__EXERCISE DESCRIPTION__:
Print exactly the lines below between the line holding "left wrist: (960, 554, 7)" and the line holding "right elbow: (1205, 655, 21)", inclusive, and nothing more.

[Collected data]

━━━

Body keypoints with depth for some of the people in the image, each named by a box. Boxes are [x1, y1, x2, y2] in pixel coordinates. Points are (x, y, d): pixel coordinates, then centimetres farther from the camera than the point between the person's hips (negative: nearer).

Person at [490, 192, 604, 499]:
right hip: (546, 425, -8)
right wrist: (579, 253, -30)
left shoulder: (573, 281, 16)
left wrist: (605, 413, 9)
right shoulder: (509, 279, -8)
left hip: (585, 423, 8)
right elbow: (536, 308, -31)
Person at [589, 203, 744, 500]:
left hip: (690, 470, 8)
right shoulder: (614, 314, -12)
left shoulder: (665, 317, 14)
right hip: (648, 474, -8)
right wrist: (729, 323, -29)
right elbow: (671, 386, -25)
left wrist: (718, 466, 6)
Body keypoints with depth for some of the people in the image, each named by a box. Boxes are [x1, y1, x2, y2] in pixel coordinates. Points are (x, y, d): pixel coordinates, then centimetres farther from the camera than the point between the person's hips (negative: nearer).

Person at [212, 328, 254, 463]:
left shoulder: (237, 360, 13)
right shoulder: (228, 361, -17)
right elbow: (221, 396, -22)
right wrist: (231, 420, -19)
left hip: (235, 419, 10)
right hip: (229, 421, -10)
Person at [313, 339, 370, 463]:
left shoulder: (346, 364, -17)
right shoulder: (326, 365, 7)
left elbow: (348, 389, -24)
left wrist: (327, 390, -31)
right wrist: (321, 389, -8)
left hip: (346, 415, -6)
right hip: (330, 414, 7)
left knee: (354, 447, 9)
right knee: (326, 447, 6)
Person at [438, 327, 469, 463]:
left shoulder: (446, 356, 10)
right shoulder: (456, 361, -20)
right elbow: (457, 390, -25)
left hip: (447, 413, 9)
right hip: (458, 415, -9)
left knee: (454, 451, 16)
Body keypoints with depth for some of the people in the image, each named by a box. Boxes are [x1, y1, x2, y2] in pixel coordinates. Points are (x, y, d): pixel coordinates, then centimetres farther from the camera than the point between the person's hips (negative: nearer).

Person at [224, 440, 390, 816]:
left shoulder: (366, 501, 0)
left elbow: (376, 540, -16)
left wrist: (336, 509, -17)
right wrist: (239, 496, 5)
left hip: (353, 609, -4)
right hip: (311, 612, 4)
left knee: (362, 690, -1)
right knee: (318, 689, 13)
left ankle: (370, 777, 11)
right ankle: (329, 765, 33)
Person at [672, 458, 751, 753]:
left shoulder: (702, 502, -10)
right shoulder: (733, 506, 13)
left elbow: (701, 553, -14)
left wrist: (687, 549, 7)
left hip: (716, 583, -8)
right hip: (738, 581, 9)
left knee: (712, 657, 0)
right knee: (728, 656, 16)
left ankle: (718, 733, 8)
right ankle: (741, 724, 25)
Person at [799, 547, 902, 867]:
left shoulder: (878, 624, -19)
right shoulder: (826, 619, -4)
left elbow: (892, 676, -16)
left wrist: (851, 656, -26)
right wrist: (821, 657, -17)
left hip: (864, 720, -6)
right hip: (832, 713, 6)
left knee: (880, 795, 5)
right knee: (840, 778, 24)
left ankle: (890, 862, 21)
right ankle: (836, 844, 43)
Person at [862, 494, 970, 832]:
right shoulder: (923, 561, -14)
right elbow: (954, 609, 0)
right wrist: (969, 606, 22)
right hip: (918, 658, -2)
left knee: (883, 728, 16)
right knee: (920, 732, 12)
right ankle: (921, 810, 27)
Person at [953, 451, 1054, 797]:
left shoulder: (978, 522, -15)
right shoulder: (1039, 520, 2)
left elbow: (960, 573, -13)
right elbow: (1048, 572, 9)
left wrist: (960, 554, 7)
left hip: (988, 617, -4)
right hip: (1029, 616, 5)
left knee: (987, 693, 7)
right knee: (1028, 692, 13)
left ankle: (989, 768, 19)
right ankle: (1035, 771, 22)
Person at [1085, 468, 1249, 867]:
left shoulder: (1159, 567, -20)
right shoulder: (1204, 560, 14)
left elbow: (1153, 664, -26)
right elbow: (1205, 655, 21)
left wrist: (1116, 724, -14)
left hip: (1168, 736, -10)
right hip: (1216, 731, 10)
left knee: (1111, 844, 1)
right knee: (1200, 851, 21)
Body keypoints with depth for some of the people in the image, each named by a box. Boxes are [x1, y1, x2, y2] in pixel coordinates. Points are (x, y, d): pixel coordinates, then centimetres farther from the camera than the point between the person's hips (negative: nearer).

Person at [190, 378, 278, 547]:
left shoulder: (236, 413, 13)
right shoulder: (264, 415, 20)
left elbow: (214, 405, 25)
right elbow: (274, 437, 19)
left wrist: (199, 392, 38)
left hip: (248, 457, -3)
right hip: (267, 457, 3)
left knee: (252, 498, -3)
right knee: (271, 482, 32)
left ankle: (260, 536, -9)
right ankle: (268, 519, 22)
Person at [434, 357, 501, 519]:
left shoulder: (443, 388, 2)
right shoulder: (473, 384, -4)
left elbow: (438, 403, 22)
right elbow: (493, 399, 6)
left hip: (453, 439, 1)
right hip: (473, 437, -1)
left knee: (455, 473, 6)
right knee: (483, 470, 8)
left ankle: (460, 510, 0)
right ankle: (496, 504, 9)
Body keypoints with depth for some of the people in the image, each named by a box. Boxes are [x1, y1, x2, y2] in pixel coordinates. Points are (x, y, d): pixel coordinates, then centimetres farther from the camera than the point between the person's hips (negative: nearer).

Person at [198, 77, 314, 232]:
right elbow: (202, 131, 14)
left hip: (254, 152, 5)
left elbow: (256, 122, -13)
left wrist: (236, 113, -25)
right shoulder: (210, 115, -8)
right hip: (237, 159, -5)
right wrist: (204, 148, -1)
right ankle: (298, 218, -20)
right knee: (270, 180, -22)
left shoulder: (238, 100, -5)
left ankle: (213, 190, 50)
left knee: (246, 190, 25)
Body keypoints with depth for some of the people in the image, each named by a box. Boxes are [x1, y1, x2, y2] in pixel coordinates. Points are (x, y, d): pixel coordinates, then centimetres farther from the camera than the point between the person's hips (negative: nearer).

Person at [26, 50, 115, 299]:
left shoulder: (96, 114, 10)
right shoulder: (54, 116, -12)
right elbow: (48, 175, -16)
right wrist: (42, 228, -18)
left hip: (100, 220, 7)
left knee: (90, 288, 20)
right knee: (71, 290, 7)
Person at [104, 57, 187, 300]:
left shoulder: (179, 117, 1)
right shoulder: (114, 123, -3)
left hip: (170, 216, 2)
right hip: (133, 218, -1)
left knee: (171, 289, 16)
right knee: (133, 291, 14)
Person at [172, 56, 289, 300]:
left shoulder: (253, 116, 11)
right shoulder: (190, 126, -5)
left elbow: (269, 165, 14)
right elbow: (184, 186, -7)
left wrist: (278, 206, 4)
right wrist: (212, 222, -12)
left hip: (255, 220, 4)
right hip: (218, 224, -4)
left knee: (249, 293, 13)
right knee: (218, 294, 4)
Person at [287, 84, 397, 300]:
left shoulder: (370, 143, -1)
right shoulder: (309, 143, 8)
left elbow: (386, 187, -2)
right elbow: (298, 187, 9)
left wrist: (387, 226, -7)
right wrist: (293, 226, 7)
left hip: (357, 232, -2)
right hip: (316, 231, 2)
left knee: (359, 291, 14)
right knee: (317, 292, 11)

━━━

__WORKED SOLUTION__:
left wrist: (960, 554, 7)
left hip: (988, 617, -4)
right hip: (1029, 616, 5)
left knee: (987, 693, 7)
right knee: (1028, 692, 13)
left ankle: (989, 768, 19)
right ankle: (1035, 771, 22)
Person at [1085, 468, 1249, 867]:
left shoulder: (1159, 567, -20)
right shoulder: (1204, 560, 14)
left elbow: (1153, 664, -26)
right elbow: (1205, 655, 21)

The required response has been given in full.